[Texte fourni]
┌──

La Gallia Aquitania ou plus simplement Aquitania, fut l'une des trois grandes entités territoriales et ethno-culturelles identifiées par César au sein de la Gaule indépendante, au cours de la guerre des Gaules (58-51 av. J.-C.). Le territoire des Aquitani (Aquitains) était limité au nord et à l'est par la Garonne et au sud par les Pyrénées. Selon César, les habitants de cette région différaient des deux autres grandes populations de Gaule par le langage, les institutions et les lois (Guerre des Gaules, I, 1). D'après ce même auteur, c'est sur ce territoires qu'étaient établis les Ausques, Bigerrions, Cocosates, Élusates, Garumnes, Gates, Ptianes, Sotiates, Sibuzates, Tarbelles, Tarusates et Vocates.
La province romaine d'Aquitaine
Au lendemain de la conquête romaine, les différentes cités de Gaule furent rattachées administrativement à la province de Gaule transalpine et amalgamée sous le nom de Gallia Comata (la Gaule chevelue) ; par opposition aux territoires conquis de plus longue date (125-118 av. J.-C.), dénommés Gallia Braccata (la Gaule en braies). En 27 av. J.-C., dans le cadre de la réorganisation administrative de la Gaule opérée par Auguste, la Gallia Comata fut divisée en trois provinces impériales (Tite-Live, Histoire romaine (Periochae), CXXXIV ; Strabon, Géographie, IV, 1, 1 ; Pline, Histoire naturelle, IV, 105 ; Dion Cassius, Histoire romaine, LIII, 22), largement calquées sur les divisions internes à la Gaule, antérieures à la conquête césarienne. Les trois provinces impériales de Gaule (Aquitania, Lugdunensis et Belgica), issues du redécoupage effectué par Auguste, étaient unies au sein d'une assemblée commune annuelle siégeant au sanctuaire fédéral des Trois Gaules, à Condate, face à Lugdunum. Dans cette enceinte, des notables de ces trois provinces, délégués par leur cités, se réunissaient pour y exercer un rôle administratif et politique, mais aussi y rendre un culte à Rome et à Auguste.

└──

[Données fournies]
┌──

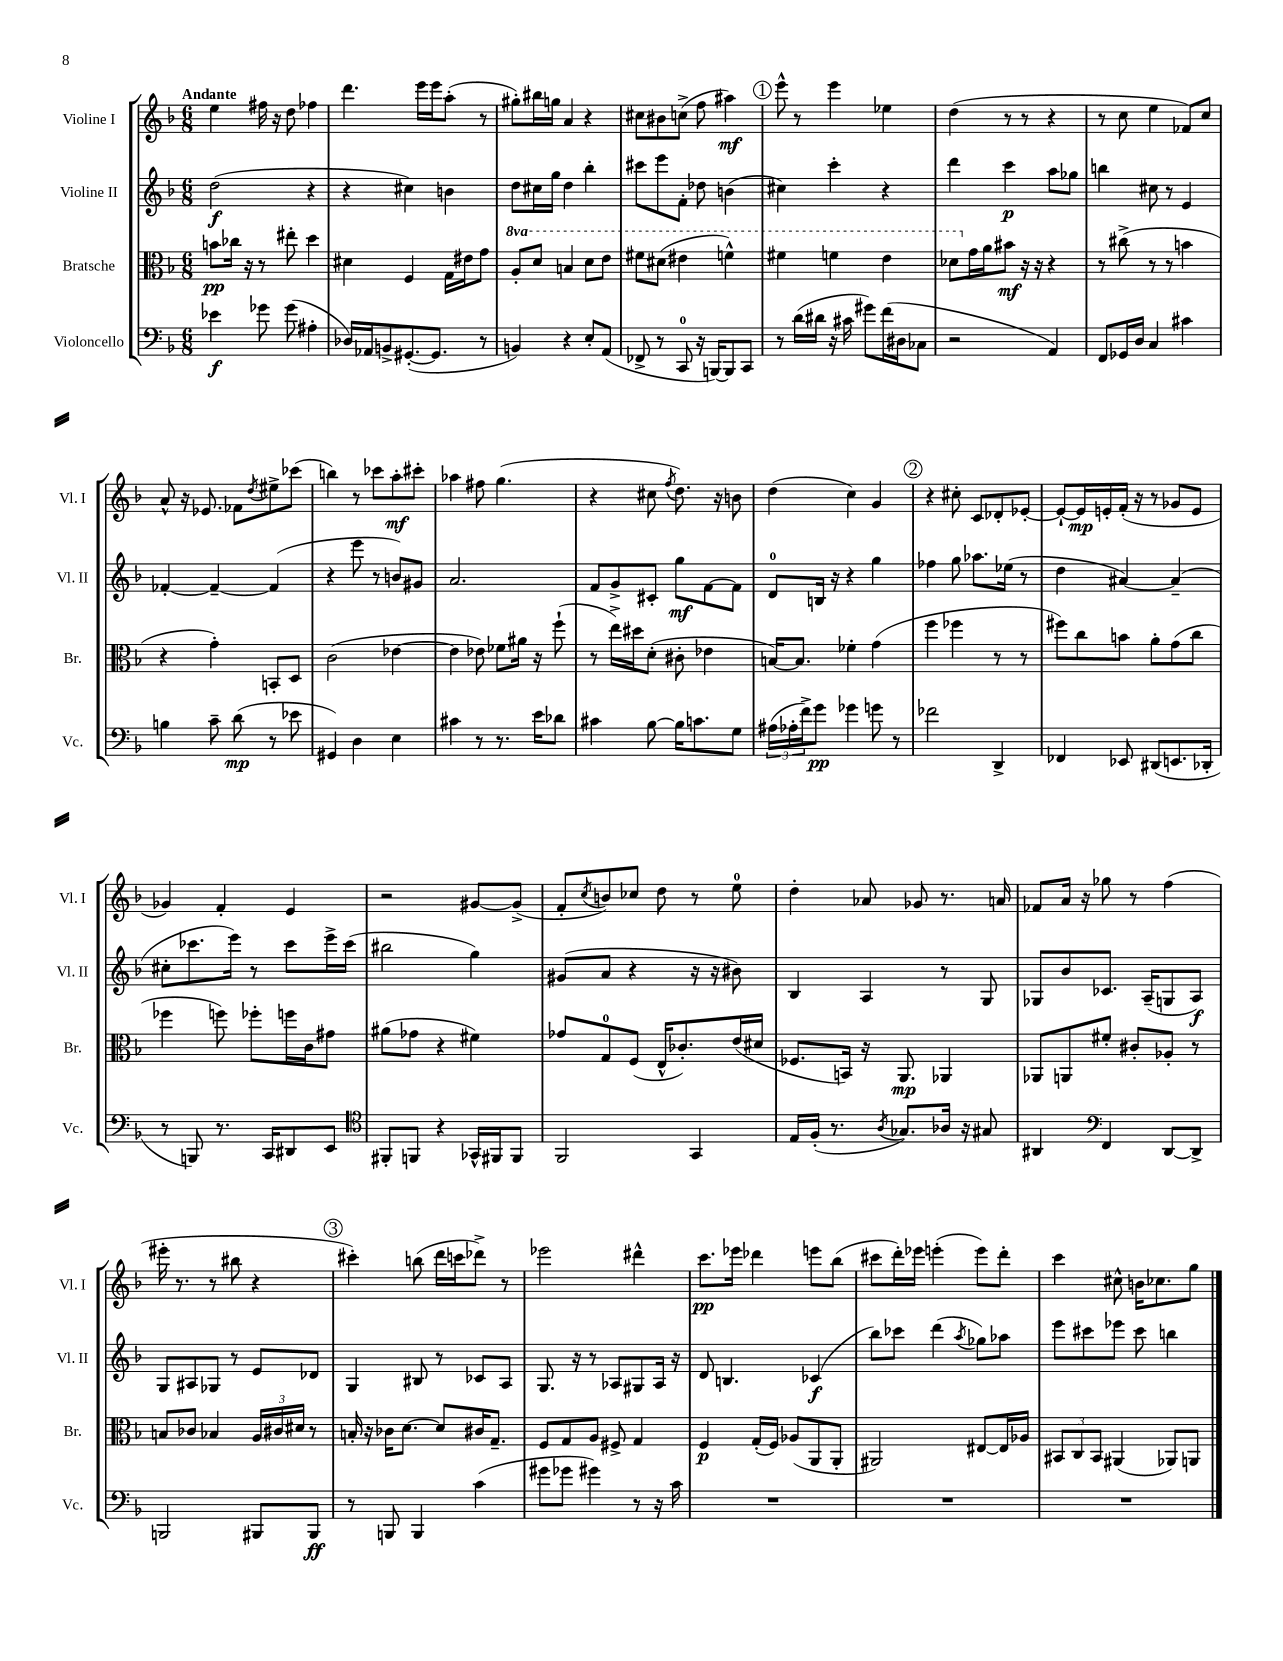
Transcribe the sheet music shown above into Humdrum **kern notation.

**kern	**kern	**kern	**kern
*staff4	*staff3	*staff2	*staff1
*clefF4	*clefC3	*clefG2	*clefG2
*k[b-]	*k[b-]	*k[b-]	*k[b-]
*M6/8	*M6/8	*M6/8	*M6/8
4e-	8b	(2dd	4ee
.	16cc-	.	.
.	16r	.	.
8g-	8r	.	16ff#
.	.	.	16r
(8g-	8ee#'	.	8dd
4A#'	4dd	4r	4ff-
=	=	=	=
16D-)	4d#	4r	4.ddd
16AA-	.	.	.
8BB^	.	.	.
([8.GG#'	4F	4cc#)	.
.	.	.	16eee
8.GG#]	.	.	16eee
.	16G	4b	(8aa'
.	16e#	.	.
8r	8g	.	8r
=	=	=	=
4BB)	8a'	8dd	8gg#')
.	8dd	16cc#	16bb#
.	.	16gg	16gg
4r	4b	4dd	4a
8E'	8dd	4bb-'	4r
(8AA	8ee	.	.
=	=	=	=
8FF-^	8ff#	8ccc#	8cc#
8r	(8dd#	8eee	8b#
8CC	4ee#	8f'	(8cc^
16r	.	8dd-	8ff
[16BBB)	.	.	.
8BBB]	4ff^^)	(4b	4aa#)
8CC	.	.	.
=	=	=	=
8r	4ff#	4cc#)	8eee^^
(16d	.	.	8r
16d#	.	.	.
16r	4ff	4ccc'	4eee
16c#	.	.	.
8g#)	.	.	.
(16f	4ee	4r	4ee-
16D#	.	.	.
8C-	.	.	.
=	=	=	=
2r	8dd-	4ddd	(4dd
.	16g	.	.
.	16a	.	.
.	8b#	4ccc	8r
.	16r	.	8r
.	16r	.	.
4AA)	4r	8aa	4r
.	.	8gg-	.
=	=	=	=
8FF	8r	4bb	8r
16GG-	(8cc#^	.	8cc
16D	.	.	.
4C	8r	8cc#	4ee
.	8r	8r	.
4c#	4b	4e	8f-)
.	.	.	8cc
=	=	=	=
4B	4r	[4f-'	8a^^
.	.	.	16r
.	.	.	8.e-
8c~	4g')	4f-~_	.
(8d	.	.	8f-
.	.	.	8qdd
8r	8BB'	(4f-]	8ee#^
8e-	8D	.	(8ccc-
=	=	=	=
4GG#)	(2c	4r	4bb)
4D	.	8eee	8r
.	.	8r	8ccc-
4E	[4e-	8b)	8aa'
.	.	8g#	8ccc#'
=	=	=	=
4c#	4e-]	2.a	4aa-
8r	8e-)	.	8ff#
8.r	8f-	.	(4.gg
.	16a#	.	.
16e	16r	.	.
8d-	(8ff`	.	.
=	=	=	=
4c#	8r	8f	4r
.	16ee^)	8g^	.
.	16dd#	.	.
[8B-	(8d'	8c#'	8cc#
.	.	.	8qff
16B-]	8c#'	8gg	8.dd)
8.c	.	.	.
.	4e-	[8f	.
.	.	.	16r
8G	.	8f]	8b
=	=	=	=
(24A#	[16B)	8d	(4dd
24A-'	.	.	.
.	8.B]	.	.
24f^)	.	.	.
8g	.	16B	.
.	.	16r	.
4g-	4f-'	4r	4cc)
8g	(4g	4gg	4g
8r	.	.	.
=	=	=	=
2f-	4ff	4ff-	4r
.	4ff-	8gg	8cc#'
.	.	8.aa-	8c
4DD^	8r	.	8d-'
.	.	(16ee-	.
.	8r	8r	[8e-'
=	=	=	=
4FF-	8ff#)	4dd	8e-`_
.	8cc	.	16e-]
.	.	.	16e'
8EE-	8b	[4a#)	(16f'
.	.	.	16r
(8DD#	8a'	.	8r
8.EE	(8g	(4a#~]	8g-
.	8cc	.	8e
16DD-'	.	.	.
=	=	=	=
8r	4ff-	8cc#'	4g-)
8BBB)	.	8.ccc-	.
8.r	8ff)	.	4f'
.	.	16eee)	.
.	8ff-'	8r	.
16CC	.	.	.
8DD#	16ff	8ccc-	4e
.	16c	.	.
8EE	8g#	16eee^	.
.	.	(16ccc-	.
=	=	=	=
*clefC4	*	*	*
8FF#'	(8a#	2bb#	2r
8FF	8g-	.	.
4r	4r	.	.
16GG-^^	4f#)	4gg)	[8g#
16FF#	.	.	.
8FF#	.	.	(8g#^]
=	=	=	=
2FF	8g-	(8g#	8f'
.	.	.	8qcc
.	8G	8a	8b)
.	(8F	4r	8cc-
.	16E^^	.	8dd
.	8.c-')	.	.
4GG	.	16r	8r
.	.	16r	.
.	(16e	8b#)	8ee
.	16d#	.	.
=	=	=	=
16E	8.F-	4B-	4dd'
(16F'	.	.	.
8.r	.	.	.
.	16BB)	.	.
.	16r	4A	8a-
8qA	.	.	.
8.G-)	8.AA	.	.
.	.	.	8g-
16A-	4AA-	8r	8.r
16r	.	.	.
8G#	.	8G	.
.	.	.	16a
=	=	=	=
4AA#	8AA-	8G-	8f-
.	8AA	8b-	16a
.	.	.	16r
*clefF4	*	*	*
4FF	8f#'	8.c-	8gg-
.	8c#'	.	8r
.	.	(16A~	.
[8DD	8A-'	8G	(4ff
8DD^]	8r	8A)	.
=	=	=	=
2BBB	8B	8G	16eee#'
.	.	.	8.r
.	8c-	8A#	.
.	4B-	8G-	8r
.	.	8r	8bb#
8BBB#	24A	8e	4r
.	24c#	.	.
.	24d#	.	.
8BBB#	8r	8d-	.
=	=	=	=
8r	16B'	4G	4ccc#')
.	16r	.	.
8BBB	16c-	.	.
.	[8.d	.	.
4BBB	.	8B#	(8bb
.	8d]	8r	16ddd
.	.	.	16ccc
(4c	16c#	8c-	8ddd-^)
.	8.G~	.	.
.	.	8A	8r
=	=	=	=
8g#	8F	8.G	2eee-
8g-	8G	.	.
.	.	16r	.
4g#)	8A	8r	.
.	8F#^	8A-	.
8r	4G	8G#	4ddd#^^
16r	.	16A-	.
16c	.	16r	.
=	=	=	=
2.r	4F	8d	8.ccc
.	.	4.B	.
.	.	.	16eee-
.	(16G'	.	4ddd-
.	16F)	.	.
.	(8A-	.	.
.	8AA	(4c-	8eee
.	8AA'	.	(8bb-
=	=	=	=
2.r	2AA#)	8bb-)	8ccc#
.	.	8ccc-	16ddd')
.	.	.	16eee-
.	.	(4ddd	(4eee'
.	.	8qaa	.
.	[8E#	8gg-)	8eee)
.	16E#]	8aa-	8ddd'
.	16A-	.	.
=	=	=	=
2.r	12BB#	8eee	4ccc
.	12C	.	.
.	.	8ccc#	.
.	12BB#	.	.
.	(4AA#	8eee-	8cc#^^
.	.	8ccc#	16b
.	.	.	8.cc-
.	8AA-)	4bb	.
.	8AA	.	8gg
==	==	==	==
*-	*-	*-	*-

└──

[Exercice] Dans le texte sur l'Aquitaine, quels auteurs sont cités comme sources pour la division de la Gallia Comata en trois provinces impériales ? Donnez tous leurs noms.

[Corrigé] Tite-Live, Strabon, Pline, Dion Cassius